Fundraising in the R&D or pre-creation phase of a startup
At this stage, the startup is still in the prototype or ideation phase. The timing of this phase does not facilitate successful fundraising because the company does not yet have performance indicators and enough customers to validate all the criteria on which the forecasts are based, such as the attractiveness of the product or the scalability of the sales cycle. Startups that raise funds at this stage do so either through venture capital funds, non-dilutive public financing such as grants or love money financing, which corresponds to the fact that close friends or family of the company’s managers become shareholders of the company. The vast majority of grants are awarded to technology startups that are in the innovation race.
Raising funds in the seed stage of a startup
During this phase, the startup has little traction in its market and sells its product or service to a few customers.
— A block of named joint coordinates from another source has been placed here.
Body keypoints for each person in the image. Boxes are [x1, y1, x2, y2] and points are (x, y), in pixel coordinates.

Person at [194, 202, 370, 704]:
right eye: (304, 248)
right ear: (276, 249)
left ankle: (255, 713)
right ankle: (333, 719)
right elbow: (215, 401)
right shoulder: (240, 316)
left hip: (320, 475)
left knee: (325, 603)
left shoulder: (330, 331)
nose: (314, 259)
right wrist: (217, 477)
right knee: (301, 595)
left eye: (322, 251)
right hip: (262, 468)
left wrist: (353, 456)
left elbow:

Thus, the turnover is still low and especially, it is not stable and recurring.
The investor then takes a lot of risk by investing in the seed phase and aims to minimize them, which is why presenting the company in a complete and precise way around five criteria is essential.
The investor will look at who the founders are, which is why it is important to present a team of experts who work in cohesion with complementary skills.
Attention will be paid to the product, which must be interesting and provide some value through a credible offer.
Although still small, the investor will pay attention to the number of first customers and market traction, which will allow him to validate the whole business model.
The market study will allow the investor to better understand the company’s scope of action, its potential on the medium/long term to understand the strengths and opportunities it offers and possibly find weaknesses and threats before granting funding.
The ambition of the entrepreneurs will also be reviewed by focusing on past achievements and validating future plans through a complete and structured investor documentation.
However, it is important to have cash in the seed phase to finance marketing, communication and human resources that will allow the company to find its customers and continue its development. In the seed phase, many financing solutions are available: participatory financing, business angels or business angels’ clubs, public financing and seed funds.
Fundraising in the growth phase
In the growth phase, the startup has found its market and its revenues are recurring. Fundraising is useful to finance the growth (marketing, human resources) or the internationalization of the startup. In the growth phase, there are many ways to raise funds. There are corporate venture funds: the capital allocated by investors who will be minority shareholders of the company is provided without guarantee at a key moment in the company’s development. It will contribute to the increase of the company’s equity. We can also mention equity crowdfunding platforms (crowdequity), development capital funds, or public aid. At this stage, fundraising is easier because the startup has positive metrics and therefore the risk of losing money for investors is lower compared to the pre-creation and seed phases.
However, even if raising funds during this stage seems easier, it is important to remember that there are more requests for funding than offers of funding. Investors will naturally turn to the best-positioned projects that are the most differentiated and yield the best return on investment as quickly as possible.
Thus, fundraising takes place throughout the life of the startup and as many times as it needs financing to continue growing. However, depending on its stage of development, the available financing solutions are not the same.